● **WHAT THE EXERCISE ASKS**
Copy word for word the part of the quicksort discussion that begins with the words "In itself quicksort" and ends with "the in-place variation?)".

Your implementation of Hoares Selection is the slowest of all, but in the end that same algorithm is the fastest! (Guava uses the partial quick-sort to find the k smallest/biggest items.)
In itself quicksort is a quite simple algorithm with a tight loop, it would be interesting if you’d do a follow-up post explaining what “mistake” made your implementation so slow! (Maybe you didn’t use the in-place variation?)
Also, did you do several runs or just one? Some of those algorithms may have very different best-, worst- and average performance so several runs nay be recommended. If your quick-sort is based upon a random pivot (not necessarily but it might) then the performance may even change between two runs with the same input data!
Thanks for pointing out that Guava uses quick-sort aswell – I thought it did but wasn’t sure. I realised that it’s not fair to compare a demo implementation with a fully optimised version in Guava – so I pointed that out in the article (hopefully explicit enough).
The implementation I tested isn’t mine – I found it on the site linked in the article. Would be interesting to see how one could optimise it, indeed!

● **DATASET EXCERPTS**
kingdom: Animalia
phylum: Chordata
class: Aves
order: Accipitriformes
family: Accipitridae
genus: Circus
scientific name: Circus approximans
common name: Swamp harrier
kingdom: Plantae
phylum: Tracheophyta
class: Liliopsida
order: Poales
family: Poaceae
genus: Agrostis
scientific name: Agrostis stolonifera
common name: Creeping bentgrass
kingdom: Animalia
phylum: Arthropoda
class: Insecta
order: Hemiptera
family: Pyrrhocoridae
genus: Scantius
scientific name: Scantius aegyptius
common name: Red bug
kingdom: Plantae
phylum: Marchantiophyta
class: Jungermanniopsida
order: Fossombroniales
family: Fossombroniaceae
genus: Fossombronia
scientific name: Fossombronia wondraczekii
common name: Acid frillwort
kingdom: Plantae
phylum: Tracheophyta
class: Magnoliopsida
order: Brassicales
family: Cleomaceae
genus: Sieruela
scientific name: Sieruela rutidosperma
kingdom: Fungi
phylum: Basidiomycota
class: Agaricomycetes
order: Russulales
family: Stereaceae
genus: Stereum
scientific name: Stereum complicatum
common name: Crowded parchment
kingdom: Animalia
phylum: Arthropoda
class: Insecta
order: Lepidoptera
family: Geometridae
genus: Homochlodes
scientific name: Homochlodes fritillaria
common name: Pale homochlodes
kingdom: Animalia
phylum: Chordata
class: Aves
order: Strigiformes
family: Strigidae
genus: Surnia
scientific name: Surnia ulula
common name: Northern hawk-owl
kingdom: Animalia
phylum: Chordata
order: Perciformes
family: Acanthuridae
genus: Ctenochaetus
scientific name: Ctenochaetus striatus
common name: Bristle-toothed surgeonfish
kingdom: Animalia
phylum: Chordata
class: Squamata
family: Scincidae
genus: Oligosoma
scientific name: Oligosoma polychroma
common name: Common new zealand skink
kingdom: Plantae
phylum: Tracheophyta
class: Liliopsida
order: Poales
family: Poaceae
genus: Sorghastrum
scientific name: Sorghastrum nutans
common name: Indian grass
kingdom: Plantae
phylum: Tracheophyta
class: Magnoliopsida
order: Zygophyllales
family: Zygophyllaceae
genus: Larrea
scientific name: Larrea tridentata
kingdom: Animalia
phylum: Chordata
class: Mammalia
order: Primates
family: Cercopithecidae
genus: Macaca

● **YOUR RESPONSE**
In itself quicksort is a quite simple algorithm with a tight loop, it would be interesting if you’d do a follow-up post explaining what “mistake” made your implementation so slow! (Maybe you didn’t use the in-place variation?)